These are all profound national questions. But the smallest, most local decisions are forged out of the very same philosophical clashes.

In the Western Pennsylvania school district where I serve as a school board director, we faced a decision recently that brought all of these problems to the fore. A proposal was made that the district should get involved in providing food packages to poor families to make sure the children have enough food for the weekend. There was discussion about starting a program, funded privately but administered by the district, wherein teachers would “discreetly” place the care packages in students' back packs on Fridays.

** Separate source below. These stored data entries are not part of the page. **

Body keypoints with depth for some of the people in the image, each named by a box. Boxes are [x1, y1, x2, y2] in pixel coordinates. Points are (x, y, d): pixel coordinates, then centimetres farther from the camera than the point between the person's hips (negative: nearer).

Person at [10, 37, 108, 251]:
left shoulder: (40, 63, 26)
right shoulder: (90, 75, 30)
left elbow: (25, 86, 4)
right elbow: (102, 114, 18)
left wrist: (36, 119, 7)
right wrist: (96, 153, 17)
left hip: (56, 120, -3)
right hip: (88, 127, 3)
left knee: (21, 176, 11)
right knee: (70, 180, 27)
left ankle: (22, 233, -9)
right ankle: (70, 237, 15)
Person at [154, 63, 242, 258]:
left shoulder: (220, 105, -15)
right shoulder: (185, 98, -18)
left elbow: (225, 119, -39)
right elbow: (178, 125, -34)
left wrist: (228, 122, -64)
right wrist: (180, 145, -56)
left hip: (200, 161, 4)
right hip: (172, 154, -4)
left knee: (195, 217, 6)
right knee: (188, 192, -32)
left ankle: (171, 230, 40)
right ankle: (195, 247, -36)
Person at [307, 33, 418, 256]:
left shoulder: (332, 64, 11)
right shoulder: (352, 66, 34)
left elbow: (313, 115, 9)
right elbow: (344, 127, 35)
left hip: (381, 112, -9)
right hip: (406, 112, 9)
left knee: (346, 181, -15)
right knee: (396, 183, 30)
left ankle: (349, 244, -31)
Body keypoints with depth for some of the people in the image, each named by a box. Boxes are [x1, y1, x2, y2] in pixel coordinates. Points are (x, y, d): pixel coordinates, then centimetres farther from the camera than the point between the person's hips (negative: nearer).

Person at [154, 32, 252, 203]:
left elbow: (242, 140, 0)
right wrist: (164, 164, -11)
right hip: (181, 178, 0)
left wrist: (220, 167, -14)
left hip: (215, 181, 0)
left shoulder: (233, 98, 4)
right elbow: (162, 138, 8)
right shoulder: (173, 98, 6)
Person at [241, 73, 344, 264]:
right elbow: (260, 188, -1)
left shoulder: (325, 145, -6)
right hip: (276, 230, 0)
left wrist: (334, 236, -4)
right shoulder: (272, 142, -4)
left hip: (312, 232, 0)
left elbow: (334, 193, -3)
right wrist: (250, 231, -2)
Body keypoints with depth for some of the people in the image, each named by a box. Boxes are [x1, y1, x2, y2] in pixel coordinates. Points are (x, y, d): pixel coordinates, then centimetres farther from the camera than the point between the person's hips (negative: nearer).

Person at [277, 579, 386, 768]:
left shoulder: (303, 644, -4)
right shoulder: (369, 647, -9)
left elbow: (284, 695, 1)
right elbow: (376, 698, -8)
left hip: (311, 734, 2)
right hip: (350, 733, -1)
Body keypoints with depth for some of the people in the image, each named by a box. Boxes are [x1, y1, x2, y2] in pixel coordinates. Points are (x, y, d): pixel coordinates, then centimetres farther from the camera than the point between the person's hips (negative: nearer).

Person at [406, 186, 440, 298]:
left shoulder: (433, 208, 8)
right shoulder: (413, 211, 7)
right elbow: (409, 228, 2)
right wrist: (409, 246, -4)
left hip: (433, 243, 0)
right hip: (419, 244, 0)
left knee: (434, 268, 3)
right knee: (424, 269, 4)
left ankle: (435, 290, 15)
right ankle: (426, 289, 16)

Now, there is a perfectly understandable reason why the district has an interest in this matter. Foremost among them is the fact that studies seem to suggest (and it stands to reason) that hungry kids do worse in school. In addition, no one wants to have children going hungry in our district.

So, after a short presentation of the plan and a slightly longer discussion, we had to vote on whether to implement the program in our school.

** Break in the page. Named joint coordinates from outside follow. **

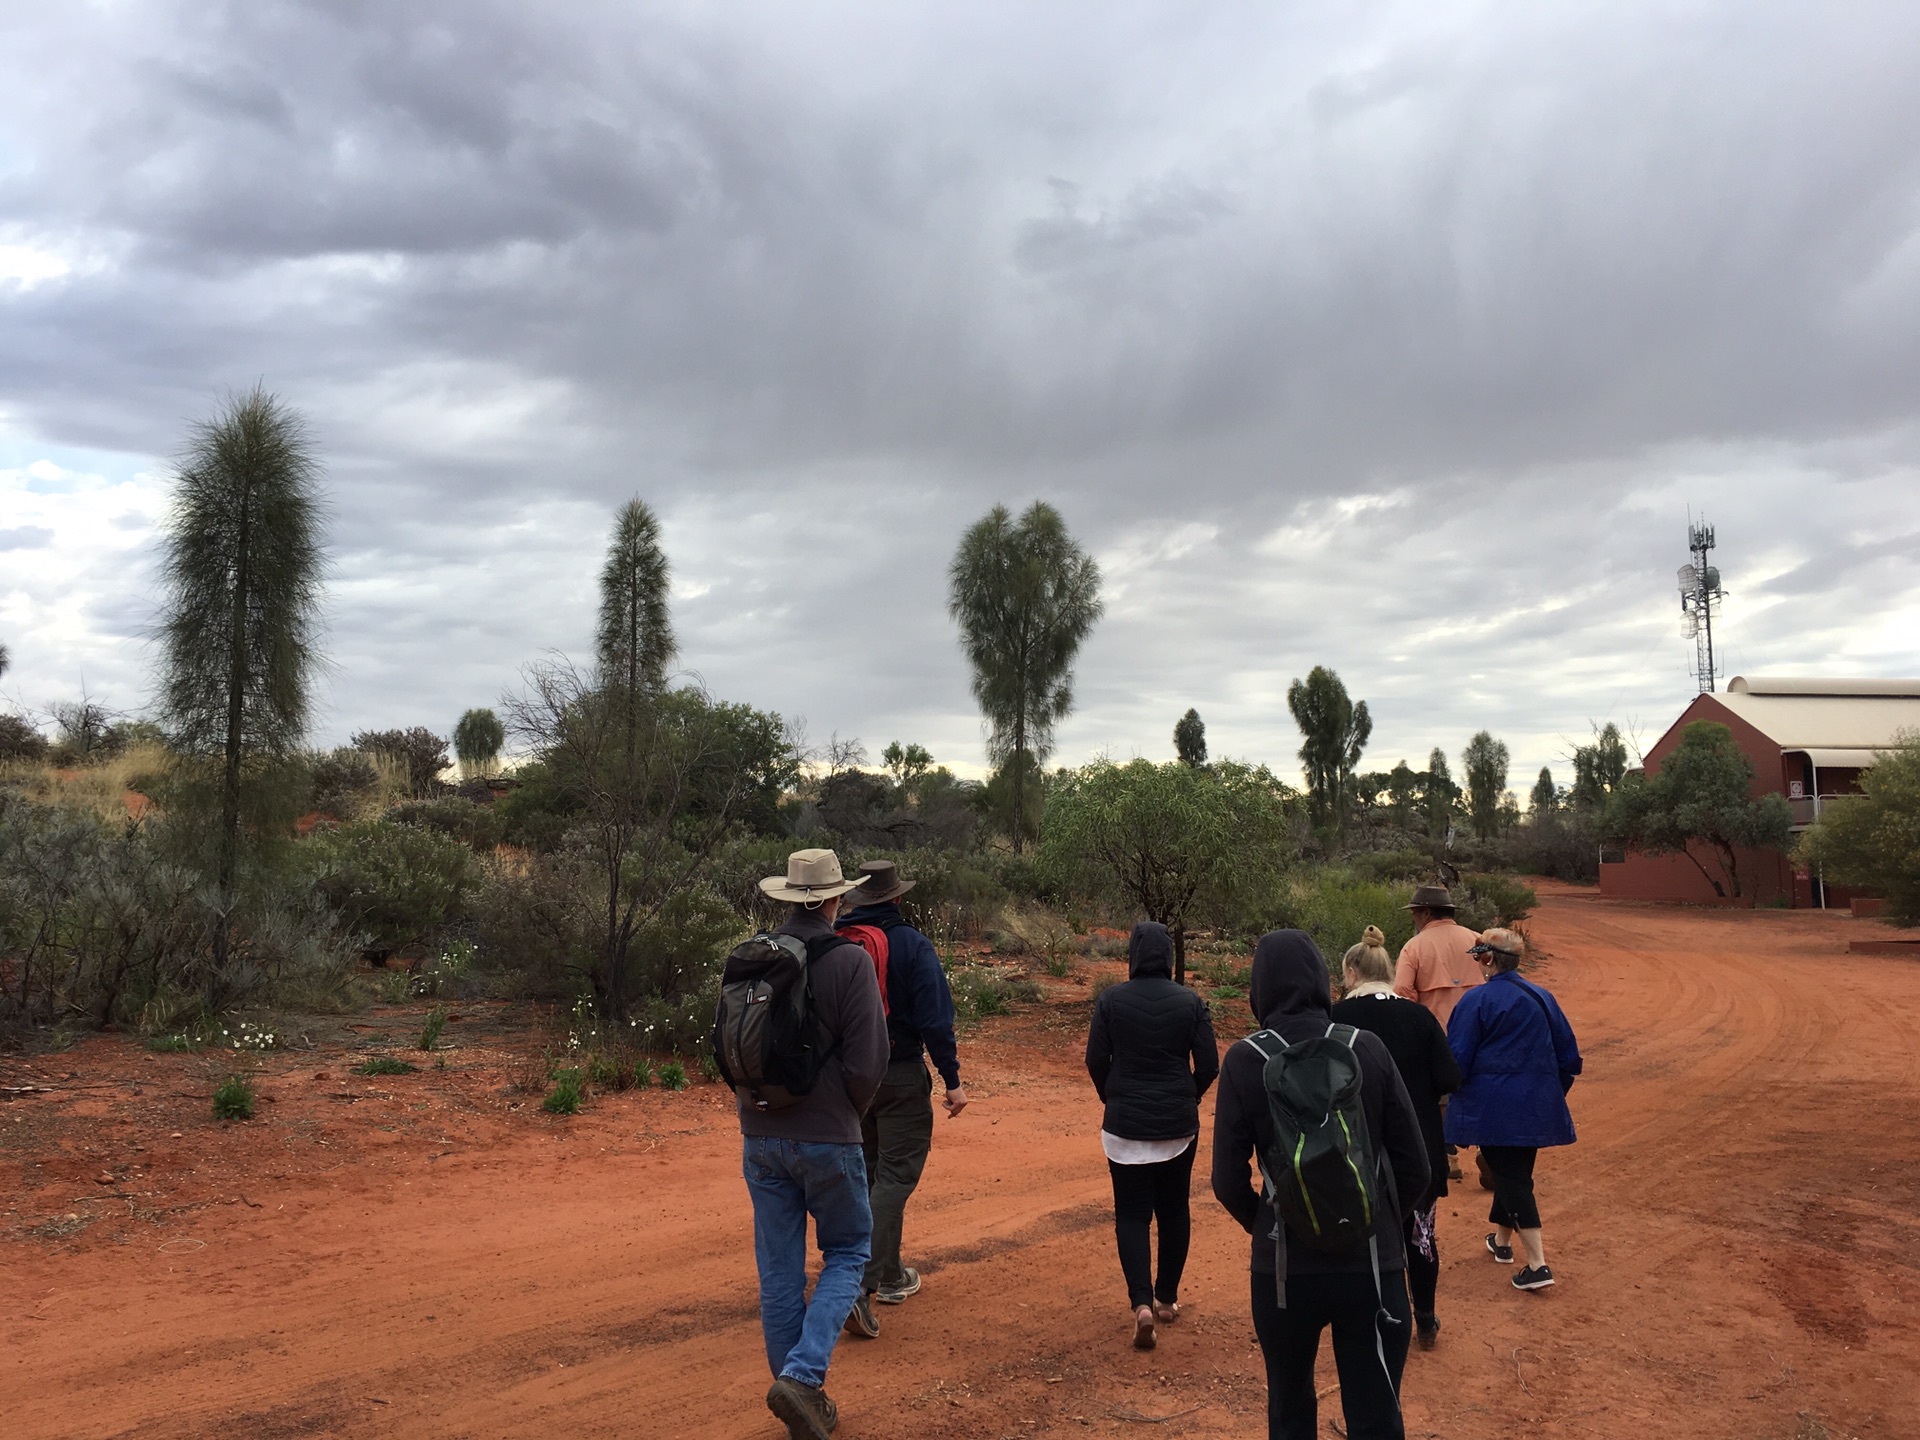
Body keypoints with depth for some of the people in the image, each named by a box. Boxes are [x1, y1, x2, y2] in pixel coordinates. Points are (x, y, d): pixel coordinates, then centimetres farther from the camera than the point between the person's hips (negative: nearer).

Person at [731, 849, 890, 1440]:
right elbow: (867, 1059, -13)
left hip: (760, 1137, 4)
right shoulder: (849, 960, -13)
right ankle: (802, 1376, -5)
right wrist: (848, 1114, 5)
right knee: (846, 1254, 13)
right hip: (827, 1136, -4)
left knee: (779, 1271, 12)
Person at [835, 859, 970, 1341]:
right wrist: (952, 1080, -9)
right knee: (895, 1175, -2)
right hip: (901, 1076, -5)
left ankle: (891, 1276, 30)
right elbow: (935, 1019, -14)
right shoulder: (911, 944, -12)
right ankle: (864, 1284, -15)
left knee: (868, 1172, 18)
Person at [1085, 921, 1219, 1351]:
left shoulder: (1111, 1000, -7)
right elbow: (1208, 1065, -4)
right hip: (1179, 1123, 1)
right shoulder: (1190, 1002, -5)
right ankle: (1167, 1299, 26)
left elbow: (1096, 1060, -5)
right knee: (1174, 1210, 17)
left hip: (1125, 1123, -1)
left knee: (1131, 1214, 5)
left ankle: (1142, 1303, -10)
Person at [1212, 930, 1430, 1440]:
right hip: (1371, 1261, 1)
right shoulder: (1368, 1050, -7)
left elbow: (1228, 1182, -7)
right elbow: (1414, 1168, -3)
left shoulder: (1243, 1062, -10)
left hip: (1283, 1266, 0)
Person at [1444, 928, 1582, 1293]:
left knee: (1511, 1177, -4)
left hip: (1493, 1108, -6)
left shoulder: (1477, 1001, -11)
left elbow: (1457, 1060, -11)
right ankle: (1501, 1241, 38)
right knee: (1516, 1170, 20)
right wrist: (1553, 1092, 24)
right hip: (1538, 1106, 6)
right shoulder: (1542, 998, 7)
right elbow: (1569, 1055, 13)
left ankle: (1537, 1264, -11)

To make a short story even shorter, I voted against it—not because I don't feel for the poor families or accept the notion that it's generally better for the district not to have hungry kids every Monday.

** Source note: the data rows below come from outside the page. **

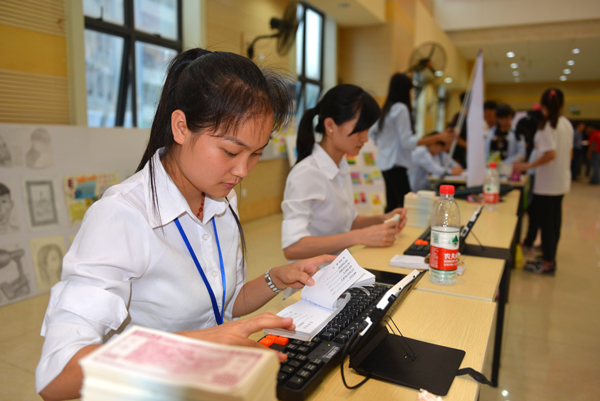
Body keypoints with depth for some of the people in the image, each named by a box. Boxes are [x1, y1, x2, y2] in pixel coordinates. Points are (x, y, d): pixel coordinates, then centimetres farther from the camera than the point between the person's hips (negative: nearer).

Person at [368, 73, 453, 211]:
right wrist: (438, 137, -18)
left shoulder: (386, 108, 14)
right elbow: (407, 142, -17)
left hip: (385, 163, 10)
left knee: (392, 205, 12)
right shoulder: (401, 108, -13)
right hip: (396, 165, -10)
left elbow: (372, 132, 24)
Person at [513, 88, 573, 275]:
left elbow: (550, 154, -25)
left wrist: (527, 166, -21)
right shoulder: (567, 124, 9)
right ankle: (550, 257, 25)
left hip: (547, 182, -8)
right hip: (561, 181, 8)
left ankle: (548, 263, 8)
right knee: (554, 220, 15)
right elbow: (569, 152, 16)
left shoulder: (547, 125, -16)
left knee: (546, 222, 0)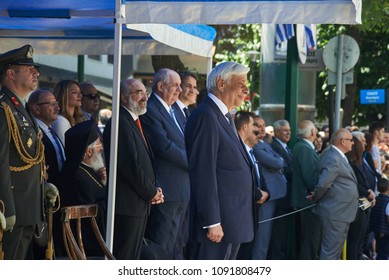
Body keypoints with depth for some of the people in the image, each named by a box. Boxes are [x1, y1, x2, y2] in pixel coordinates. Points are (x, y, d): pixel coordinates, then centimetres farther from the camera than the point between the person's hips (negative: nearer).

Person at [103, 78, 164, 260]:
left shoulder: (133, 122, 19)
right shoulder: (120, 124, -14)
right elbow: (131, 166, -19)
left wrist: (154, 190, 6)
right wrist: (151, 193, -9)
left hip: (140, 205, 10)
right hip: (128, 205, -10)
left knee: (132, 257, 12)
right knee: (124, 258, -9)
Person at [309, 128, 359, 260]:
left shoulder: (336, 155, 12)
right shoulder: (333, 158, -21)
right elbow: (323, 184, -28)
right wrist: (315, 198, -12)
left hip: (340, 211, 11)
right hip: (335, 212, -11)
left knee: (337, 248, 20)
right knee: (331, 249, -5)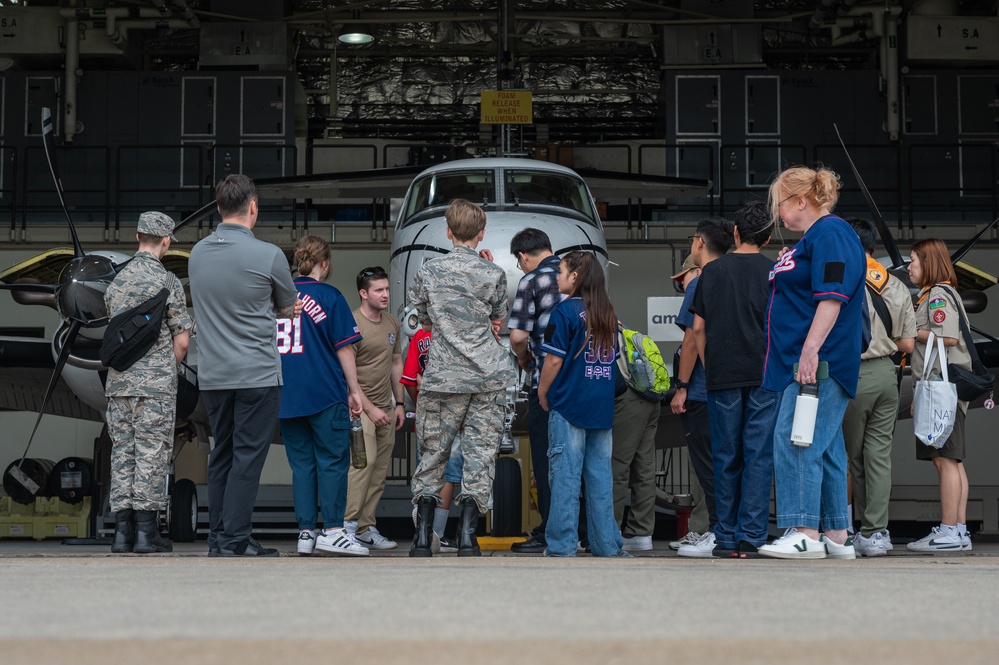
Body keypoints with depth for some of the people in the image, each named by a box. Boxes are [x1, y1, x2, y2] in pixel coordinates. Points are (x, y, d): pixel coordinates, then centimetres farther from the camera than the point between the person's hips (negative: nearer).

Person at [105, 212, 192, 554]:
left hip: (118, 381, 5)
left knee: (122, 452, 8)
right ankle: (146, 530, -4)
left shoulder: (117, 281, 11)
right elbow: (181, 341, -6)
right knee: (151, 453, -3)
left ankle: (123, 531, 7)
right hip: (156, 384, -5)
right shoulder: (166, 281, -8)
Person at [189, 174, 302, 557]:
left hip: (212, 375, 6)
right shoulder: (268, 255, -12)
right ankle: (235, 543, -4)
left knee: (222, 455, 13)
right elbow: (289, 308, 3)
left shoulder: (198, 253, 6)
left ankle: (218, 539, 16)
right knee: (248, 456, -3)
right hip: (257, 373, -6)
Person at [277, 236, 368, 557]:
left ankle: (306, 532, 8)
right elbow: (344, 349, -6)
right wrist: (354, 390, 1)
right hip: (325, 394, -5)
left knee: (301, 463, 9)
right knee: (332, 460, -1)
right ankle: (333, 530, -6)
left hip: (287, 396, 5)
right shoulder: (328, 296, -5)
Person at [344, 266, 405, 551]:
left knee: (379, 472, 5)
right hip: (359, 405, -7)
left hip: (385, 408, 7)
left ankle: (366, 528, 10)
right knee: (363, 460, -20)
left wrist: (399, 403, 15)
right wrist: (370, 409, -13)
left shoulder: (392, 323, 12)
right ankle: (347, 524, -16)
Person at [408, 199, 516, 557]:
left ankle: (423, 538, 4)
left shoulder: (428, 271, 2)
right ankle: (467, 535, -3)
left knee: (433, 452, 8)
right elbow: (498, 321, 11)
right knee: (480, 451, 3)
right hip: (488, 377, -1)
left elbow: (426, 322, 11)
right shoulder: (493, 273, -2)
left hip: (443, 376, 1)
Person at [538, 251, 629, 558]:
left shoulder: (566, 310, -10)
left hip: (569, 405, -6)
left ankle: (561, 547, 0)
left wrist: (542, 393, 1)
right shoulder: (608, 312, 9)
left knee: (565, 478, -2)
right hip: (603, 407, 6)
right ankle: (608, 545, 12)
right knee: (601, 478, 10)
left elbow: (554, 360, -12)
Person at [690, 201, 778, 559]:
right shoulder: (774, 272, 1)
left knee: (726, 458, 7)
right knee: (759, 456, 0)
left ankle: (726, 538, 9)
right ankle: (750, 538, -3)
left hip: (722, 377, 1)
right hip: (764, 376, -1)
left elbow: (698, 328, 5)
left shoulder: (712, 270, 5)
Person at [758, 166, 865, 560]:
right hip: (802, 364, 11)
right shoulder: (809, 239, 22)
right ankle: (836, 537, 13)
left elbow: (832, 296, -21)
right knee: (825, 447, 10)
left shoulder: (831, 234, -10)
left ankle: (805, 533, -15)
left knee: (795, 441, -14)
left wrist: (811, 348, -27)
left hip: (820, 363, -11)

I voted against it because I simply believe that such a program goes too far afield of our core mission and purpose, which is to educate children. I happen to think there are reasonable limits to the things with which the district should directly concern itself, and on which it should expend money or effort.

We are a school district, not a social services department. Therefore I'd like to see the teachers concentrate on teaching and not being part-time social workers, put in a position of having to decide who needs care packages and devising ways of sneaking them into back packs to avoid embarrassing anyone.

Do I care about the hungry children? I do, indeed. That's why I and my family devote considerable time and treasure to church programs and other relevant charities. But I don't believe that providing weekend food care packages is the school district’s responsibility, nor do I believe that schools are best suited to manage the problem in question.

If you disagree, I urge you to consider where the logic leads. Hungry children do worse in school, so the school should do extraordinary things to feed them. OK, but children with bad parents also do worse in school.

Is it the school’s role to instruct families on parenting skills? If it turns out that students with pets do better in school, should the school then dole out dogs and cats?

Suppose studies showed that students in traditional mother-father families or those that attend church regularly do better. Should the teachers directly insert themselves in ensuring parents don’t get divorced or in encouraging church attendance? Should they be sneaking marriage self-help books or bibles into children’s back packs? Oh the humanity!

Voting against the measure doesn’t make me less caring about disadvantaged children. It simply means I don’t believe schools should be agents of the welfare state. It also means I reject the idea that the only way to improve the standard of living of the disadvantaged is through the incessant expansion of government-centered programs. In short, it means I’m a conservative.

By the way, the measure passed overwhelmingly. Nowadays, keeping government limited—even at the most local level—appears to be an uphill battle.